Latem deptak, zimą ulica. Kiełbaśnicza, wbrew wcześniejszym planom magistratu, będzie zmieniać swój charakter. To efekt konsultacji z mieszkańcami i restauratorami.
Magistrat rok temu zmienił organizację ruchu w ścisłym centrum miasta. Przy Kiełbaśniczej pojawiły się wtedy zakazy wjazdu, a ulica stała się deptakiem. Okazało się jednak, że nie wszystkim przypadło to do gustu. Po skargach restauratorów, którym zakaz wjazdu zmniejszył obroty, magistrat przeprowadził konsultacje społeczne.

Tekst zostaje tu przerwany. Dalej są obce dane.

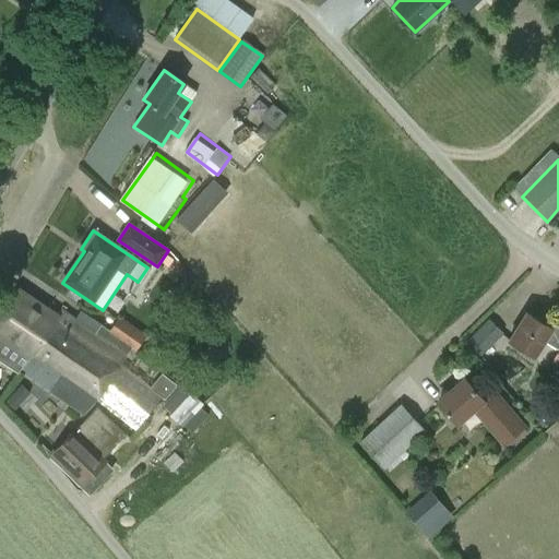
[(110,332),(100,326),(95,333),(61,310),(57,317),(19,290),(0,317),(0,339),(28,358),(20,371),(83,415),(131,347),(135,349),(145,335),(119,318),(110,332)]
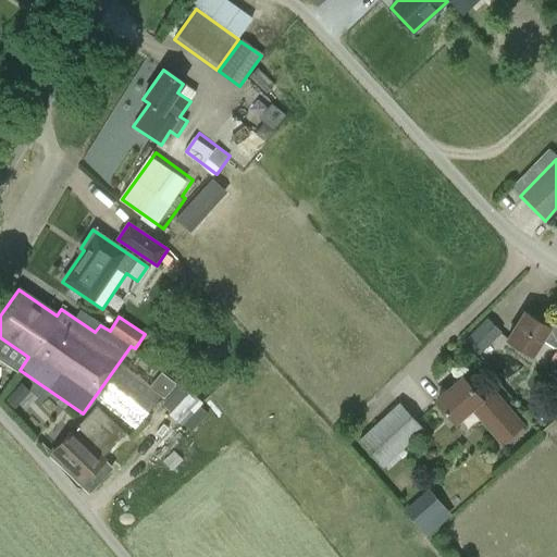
[(556,314),(549,327),(525,312),(507,339),(532,356),(542,341),(555,349),(556,349),(551,360),(556,364),(556,314)]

Efekt? Będzie uliczny kompromis. Pierwszy we Wrocławiu.
Czasem deptak, czasem nie
- Staramy się rozpatrywać prośby mieszkańców, czy biznesmenów, a w tej sytuacji uznaliśmy ten pomysł za całkowicie zasadny - mówi Paweł Czuma, rzecznik Urzędu Miejskiego - Gdy robi się zimno i nikt już nie korzysta z ogródków, za to parę osób będzie mogło zaparkować przy Kiełbaśniczej i odwiedzić okoliczne lokale - dodaje.
Zgodnie z kompromisem, Kiełbaśnicza wiosną i latem będzie należeć do pieszych. Sytuacja zmieni się jesienią. Stoliki i parasole zostaną wtedy zastąpione parkometrami i znakami, a spacerujący ustąpią miejsca pojazdom. Zakazy wjazdu znikną w okresie od 15 listopada do 15.

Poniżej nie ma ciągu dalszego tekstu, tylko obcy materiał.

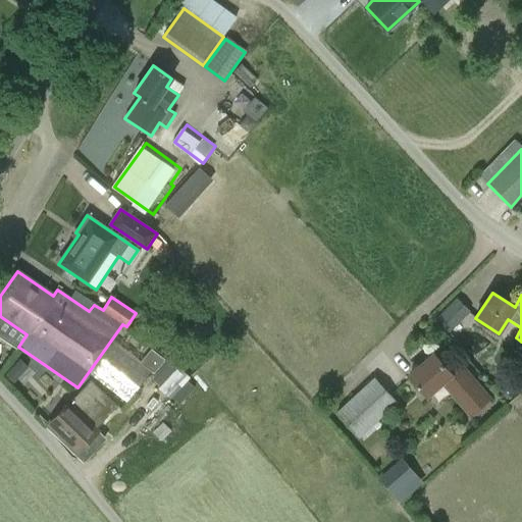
[(461,296),(440,315),(454,329),(474,310),(461,296)]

- To dobry pomysł - chwalą wrocławianie. - W lecie wiele ludzi woli siedzieć w ogródkach, niż w lokalu. Lepiej, że za naszymi plecami nie będą jeździły samochody. A w zimie to bez różnicy. Wtedy wszyscy wolą wejść do środka - dodają.
Pierwszy raz
Podobne rozwiązania stosowane są w innych polskich miastach, między innymi w Toruniu czy Krakowie. We Wrocławiu to nowość.
- Jest to pierwsze miejsce we Wrocławiu, gdzie zastosowaliśmy taki pomysł - twierdzi Czuma i dodaje: - Nie wykluczamy kolejnych, choć na razie nie przychodzi mi do głowy, gdzie jeszcze można byłoby tak zrobić. Być może któraś z uliczek Starego Miasta zostanie kiedyś zmieniona w deptak i również okaże się to korzystne.
Zmiany wejdą w życie już w 2012 roku. Wcześniej Kiełbaśnicza była zamknięta dla ruchu przez cały rok.